There are also deeper insights about the competition and mutualism between subreddits (when one subreddit gains subscribers, another subreddit gains or loses subscribers).
The hope for this project is that it will be used by Reddit users to explore new subreddits and by data researchers and enthusiasts to more deeply understand the Reddit ecosystem.
This is a culminating project by students at the University of Washington studying Human-Centered Design & Engineering, sponsored by the Community Data Science Collective in 2022.
Check out our GitHub repo.
Learn more about how to use Reddit Connections with this 2-minute video.
Dashboard Coordinates:Subreddits that are close together have a significant overlap in users (posters and commenters). This is generated using U-MAP encoding with HDBSCAN.
Topic Clusters:Subreddits that have a significant overlap in users (posters and commenters).
Unique Posters: Number of unique accounts that post to the subreddit.
Unique Commenters: Number of unique accounts that comment in the subreddit
Average Post Length:Average length of post (in characters) in a subreddit.
Average Comment Length: Average length of comment (in characters) in a subreddit.
Interactions (comments/post): The ratio of comments per post in a subreddit.
This indicates, on average, the level of interaction of posts in the subreddit.
NSFW %: Percentage of posts in a subreddit that are tagged as “Not Safe For Work”. This can include content “graphic, sexually-explicit, or offensive”1
Average Post Score: Average score for each post, where the score is approximately the # of upvotes minus the # of downvotes.
Mean Comment Score: Average score for each post, where the score is approximately the # of upvotes minus # of downvotes.

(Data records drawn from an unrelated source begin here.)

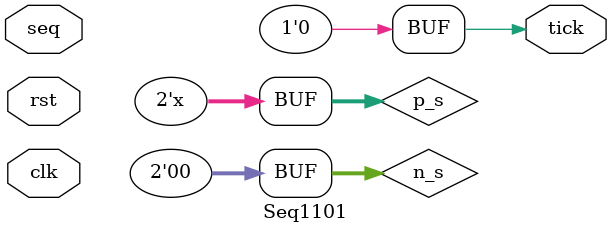
<source format=v>
module Seq1101(
    input wire clk,rst,seq,
    output reg tick
    );
localparam a=2'b00;
localparam b=2'b01;
localparam c=2'b10;
localparam d=2'b11;
reg [1:0] p_s,n_s;
always @ (posedge clk,posedge rst)
begin
   if(rst) p_s=a;
else  p_s=n_s;
end
always @ *
   begin
     p_s=n_s;
     tick=1'b0;
     case(p_s)
       a:if(seq)  n_s=b;
         else n_s=a;
       b:if(seq)  n_s=b;
         else n_s=c;
       c:if(seq)  n_s=d;
         else n_s=a;
       d:if(seq) begin
      n_s=b;  tick=1'b1;
end
         else n_s=c;
       default:begin
         tick=1'b0;   n_s=a;
        end
     endcase
   end  

endmodule

</source>
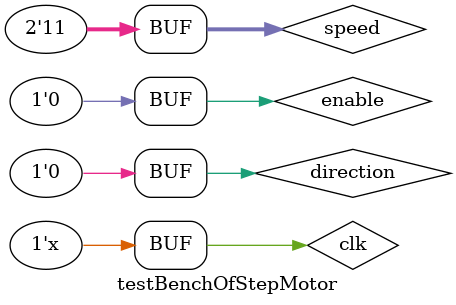
<source format=sv>
`timescale 1ns / 1ps


module testBenchOfStepMotor();

    logic clk, enable;
    logic direction;
    logic [1:0] speed;
    logic A, B, Ab, Bb;
    logic a, b, c, d, e, f, g, dp;
    logic [3:0] an;

Motor dut(clk, enable, direction, speed , A, B, Ab, Bb, a, b, c, d, e, f, g, dp,an );
 
initial begin
	clk = 1'b0;
	direction = 1'b0;
	speed = 2'b00;
	enable = 1'b0;
	
	#10
	clk = 1'b1;
    direction = 1'b0;
    speed = 2'b00;
    enable = 1'b0;
    
    #10	
	speed = 2'b11;

end
  
always 
	#5  clk =  !clk;  

endmodule

</source>
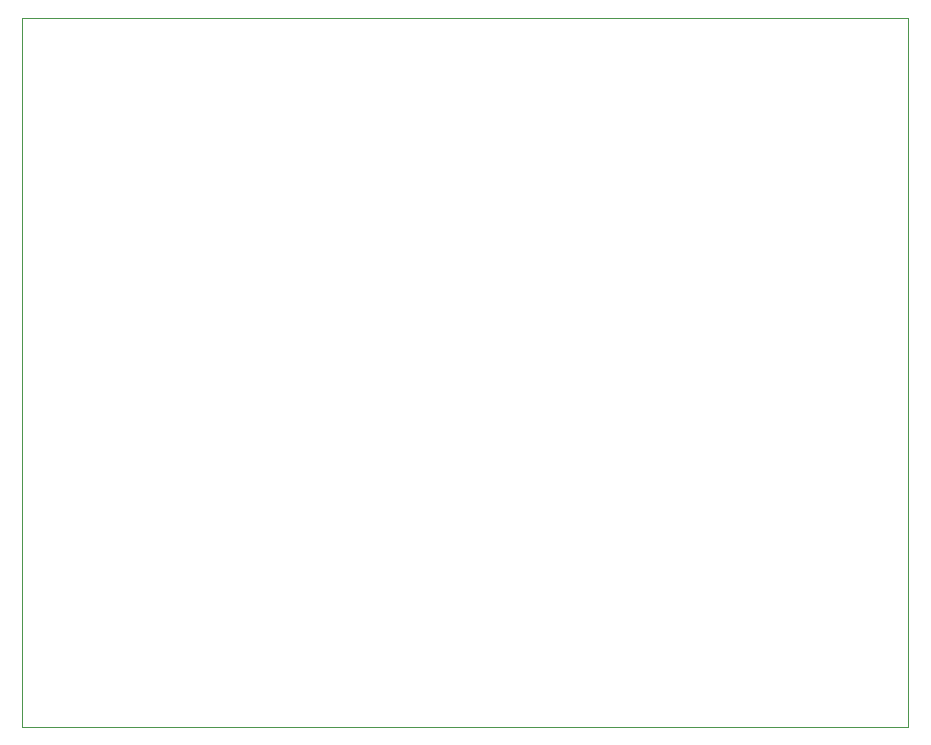
<source format=gbr>
G04 #@! TF.GenerationSoftware,KiCad,Pcbnew,(5.1.5)-3*
G04 #@! TF.CreationDate,2021-12-10T20:30:37-03:00*
G04 #@! TF.ProjectId,remoto,72656d6f-746f-42e6-9b69-6361645f7063,rev?*
G04 #@! TF.SameCoordinates,Original*
G04 #@! TF.FileFunction,Profile,NP*
%FSLAX46Y46*%
G04 Gerber Fmt 4.6, Leading zero omitted, Abs format (unit mm)*
G04 Created by KiCad (PCBNEW (5.1.5)-3) date 2021-12-10 20:30:37*
%MOMM*%
%LPD*%
G04 APERTURE LIST*
%ADD10C,0.050000*%
G04 APERTURE END LIST*
D10*
X25000000Y-25000000D02*
X25000000Y-85000000D01*
X25000000Y-85000000D02*
X100000000Y-85000000D01*
X100000000Y-25000000D02*
X100000000Y-85000000D01*
X25000000Y-25000000D02*
X100000000Y-25000000D01*
M02*

</source>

This indicates, on average, how upvoted the posts on the posts on a subreddit are.
Comment Moderation: The number of deleted comments divided by the total number of comments in a subreddit. This indicates, on average, how heavily moderated a subreddit is.
Post Moderation: The number of deleted comments divided by the total number of comments in a subreddit. This indicates, on average, how heavily moderated a subreddit is.
Media Posts %: The number of media posts divided by the total number of posts in a subreddit.
Text Posts %: The number of text posts divided by the total number of posts in a subreddit.
Links %: The number of link posts divided by the total number of posts in a subreddit.
Cross Posts %: Cross-posts are posts that are the exact same, but have been posted in multiple subreddits. This measures the number of cross-posts between two subreddits.
Term similarity: Measures the similarity of terms in two subreddits compared to terms across all subreddits. Specifically, TF-IDF vectors are used to fit an embedding model (using SVD) that projects them into a lower dimensional space. This technique is known as latent semantic analysis
Author similarity: Measures the similarity of authors in two subreddits compared to authors across all subreddits. Specifically, TF-IDF vectors are used to fit an embedding model (using SVD) that projects them into a lower dimensional space. This technique is known as latent semantic analysis.
Mutualism & Competition: Mutualism is an ecological interaction where growth in the first group leads to growth in the second. Competition is when growth in the first group leads to decline in the second. Ecological interactions can be mutualistic in one direction and competitive in the other and mutualism (or competition) from one group to another group may (or may not) be returned in kind.
11 The dashboard excludes all subreddits with over 80% NSFW posts.